After lifting off from Florida’s Space Coast, the Falcon 9 will head south-easterly targeting an orbit inclined 43 degrees to the Equator. After burning its nine Merlin 1D engines for nearly two and a half minutes, the primary stage will separate from the second stage and proceed downrange to land on the drone ship ‘Just Read the Instructions’ within the Atlantic Ocean, about 424 miles (682 km) from the launch site.
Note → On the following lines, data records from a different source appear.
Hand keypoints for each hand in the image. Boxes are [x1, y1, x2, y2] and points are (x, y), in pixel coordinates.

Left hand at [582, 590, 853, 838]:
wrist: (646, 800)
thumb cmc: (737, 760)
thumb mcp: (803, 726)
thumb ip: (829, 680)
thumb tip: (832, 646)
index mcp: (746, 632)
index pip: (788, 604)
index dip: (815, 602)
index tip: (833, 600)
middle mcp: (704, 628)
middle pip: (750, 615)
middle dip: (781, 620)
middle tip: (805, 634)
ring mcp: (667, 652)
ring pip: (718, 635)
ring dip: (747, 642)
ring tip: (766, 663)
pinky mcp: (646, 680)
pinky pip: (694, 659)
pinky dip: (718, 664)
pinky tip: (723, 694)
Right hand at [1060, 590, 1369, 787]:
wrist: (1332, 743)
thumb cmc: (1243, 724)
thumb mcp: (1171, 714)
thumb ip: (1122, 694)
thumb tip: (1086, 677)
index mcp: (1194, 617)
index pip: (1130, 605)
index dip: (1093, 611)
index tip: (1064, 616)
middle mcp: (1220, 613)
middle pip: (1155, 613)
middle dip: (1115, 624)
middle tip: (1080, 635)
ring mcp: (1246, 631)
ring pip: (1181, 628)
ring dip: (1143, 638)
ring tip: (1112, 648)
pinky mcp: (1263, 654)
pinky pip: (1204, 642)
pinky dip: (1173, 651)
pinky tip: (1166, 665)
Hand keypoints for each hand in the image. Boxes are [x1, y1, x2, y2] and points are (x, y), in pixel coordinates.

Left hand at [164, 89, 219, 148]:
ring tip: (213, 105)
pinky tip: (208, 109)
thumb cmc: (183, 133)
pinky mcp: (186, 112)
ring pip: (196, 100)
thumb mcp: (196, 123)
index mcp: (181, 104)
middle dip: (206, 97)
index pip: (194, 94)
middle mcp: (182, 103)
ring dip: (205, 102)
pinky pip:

The rocket’s payload fairing halves will splashdown on parachutes slightly further downrange from the drone ship and be scooped up by the support ship ‘Bob’, named after Crew Dragon Demo-2 astronaut Bob Behnken. SpaceX recently released a photograph of a payload fairing half, which had made 13 flights, being recovered from the Ocean following the last Starlink launch.
![](https://spaceflightnow.com/wp-content/uploads/2023/11/20231107-Fairing-Recovery.jpg)
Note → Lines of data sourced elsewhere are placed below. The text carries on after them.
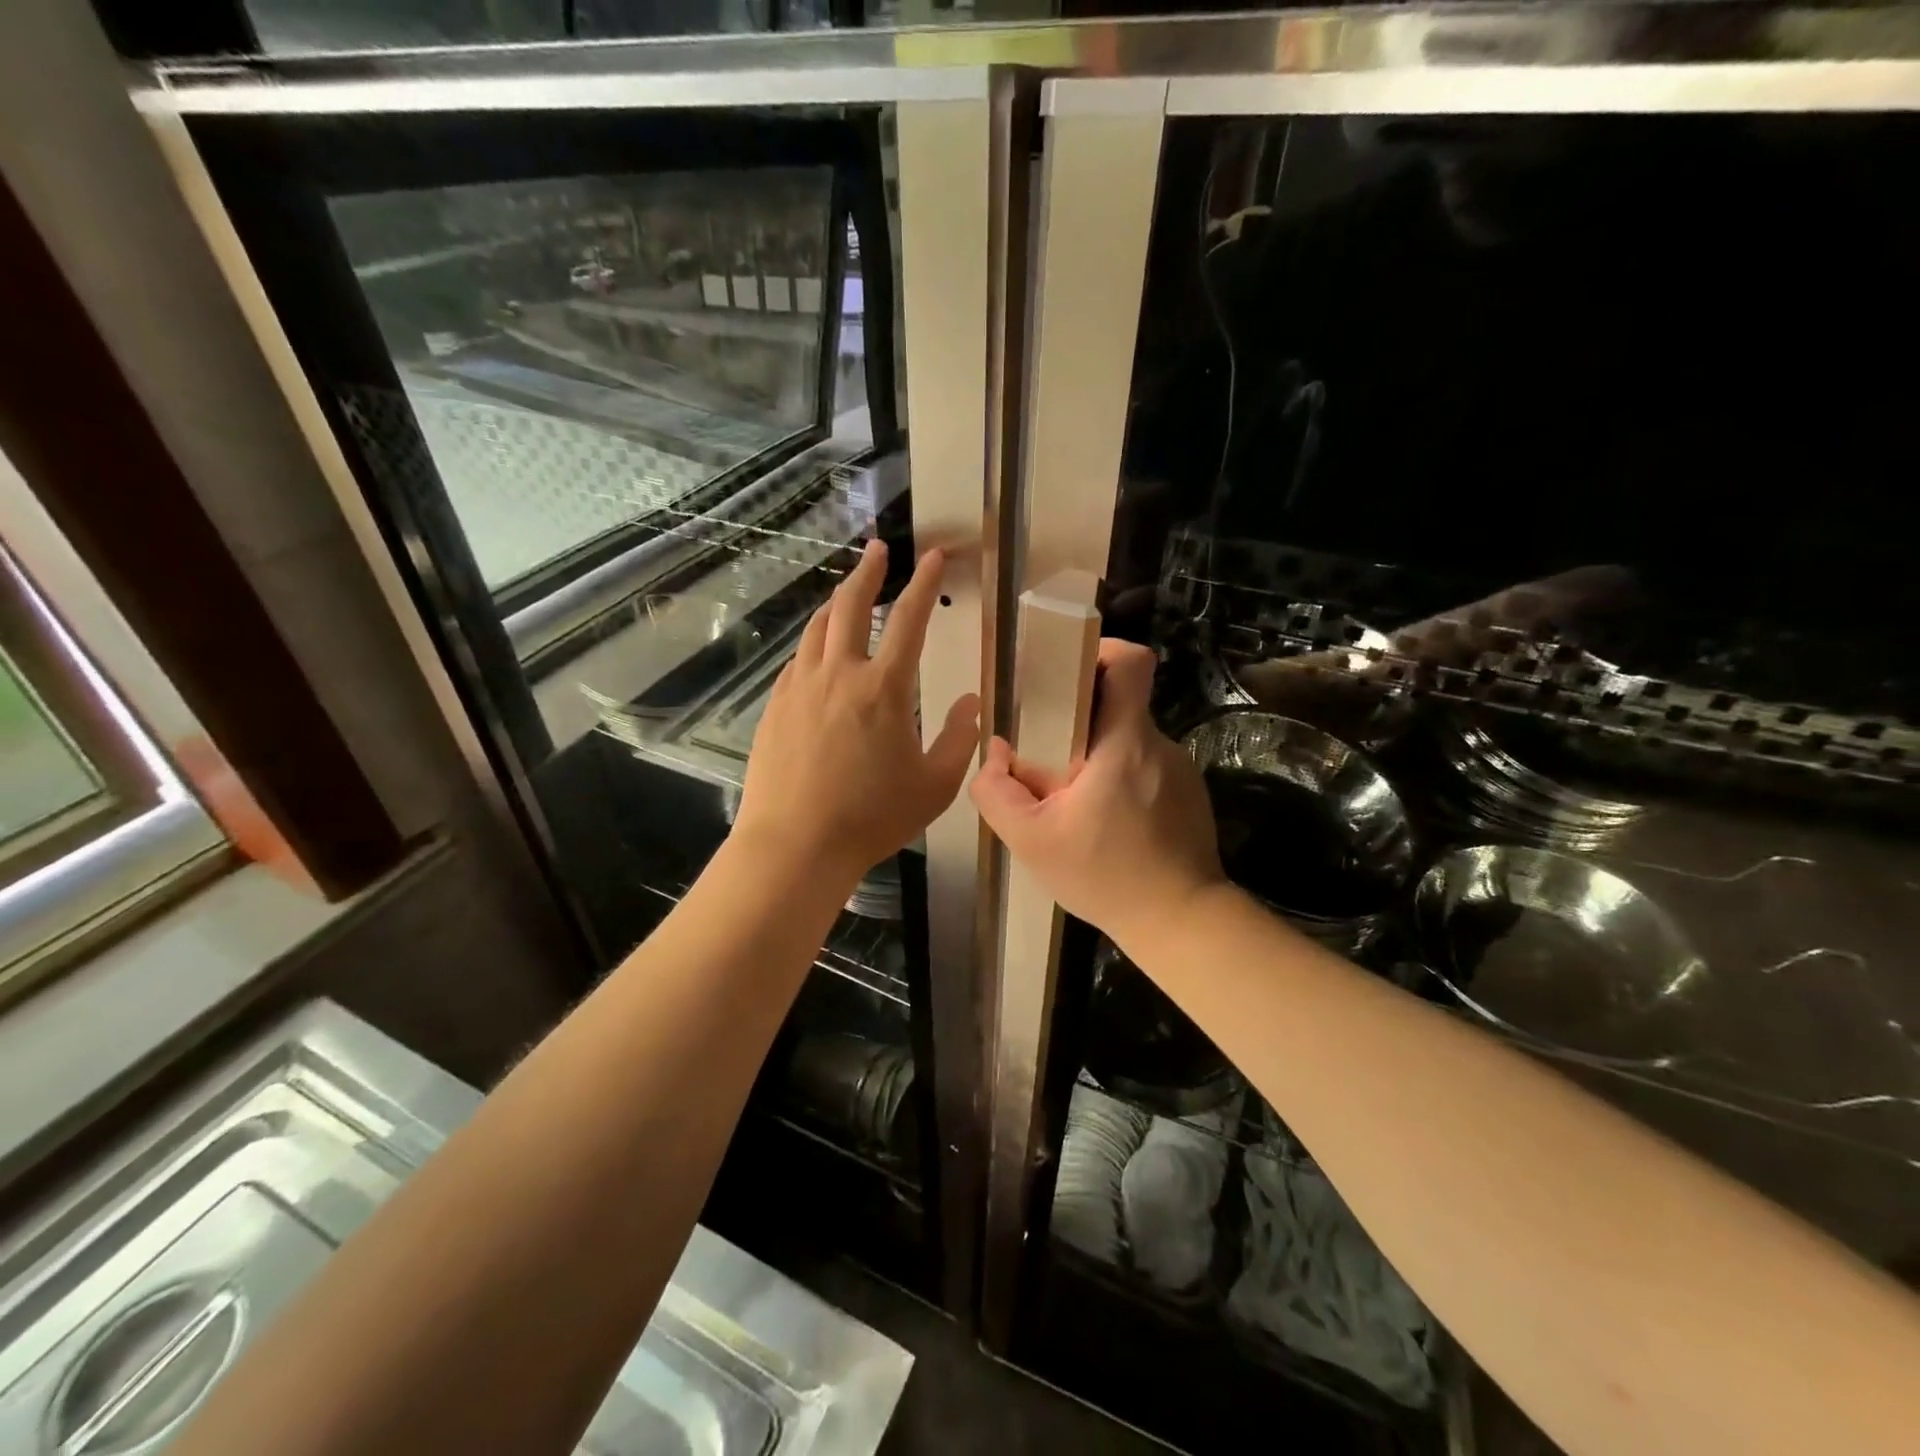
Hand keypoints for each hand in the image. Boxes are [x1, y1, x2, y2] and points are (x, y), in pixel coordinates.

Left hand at [734, 541, 979, 889]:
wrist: (795, 845)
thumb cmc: (872, 818)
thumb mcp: (935, 785)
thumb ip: (959, 738)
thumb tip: (973, 702)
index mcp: (884, 687)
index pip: (908, 619)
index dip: (924, 583)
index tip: (933, 556)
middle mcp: (839, 674)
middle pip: (850, 605)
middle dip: (868, 571)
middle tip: (877, 550)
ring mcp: (800, 687)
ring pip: (817, 627)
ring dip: (835, 601)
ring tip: (847, 592)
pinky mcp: (776, 706)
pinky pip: (798, 660)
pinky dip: (814, 643)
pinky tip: (818, 652)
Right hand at [970, 639, 1224, 953]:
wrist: (1181, 921)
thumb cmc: (1105, 876)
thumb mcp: (1031, 840)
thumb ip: (997, 791)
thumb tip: (996, 752)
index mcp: (1125, 743)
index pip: (1132, 662)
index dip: (1102, 649)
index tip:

Meanwhile, high above, the one vacuum Merlin engine of the second stage will fire for about six-minutes to achieve a parking orbit. After coasting for about 45 minutes, the second-stage engine will re-ignite for a three-second burn to refine the orbit. Deployment of the 23 V2 Mini Starlink satellites will follow at about one hour and five minutes after launch. SpaceX says it has greater than two million subscribers worldwide for its Starlink web service.
It’s going to be SpaceX’s eightieth orbital launch of the 12 months and the 270th flight of a Falcon 9 rocket thus far.
Spaceflight Now’s live coverage of the launch will get underway about an hour before liftoff. You can too watch 24-7 views of launch pads on the Cape in our Launch Pad Live stream.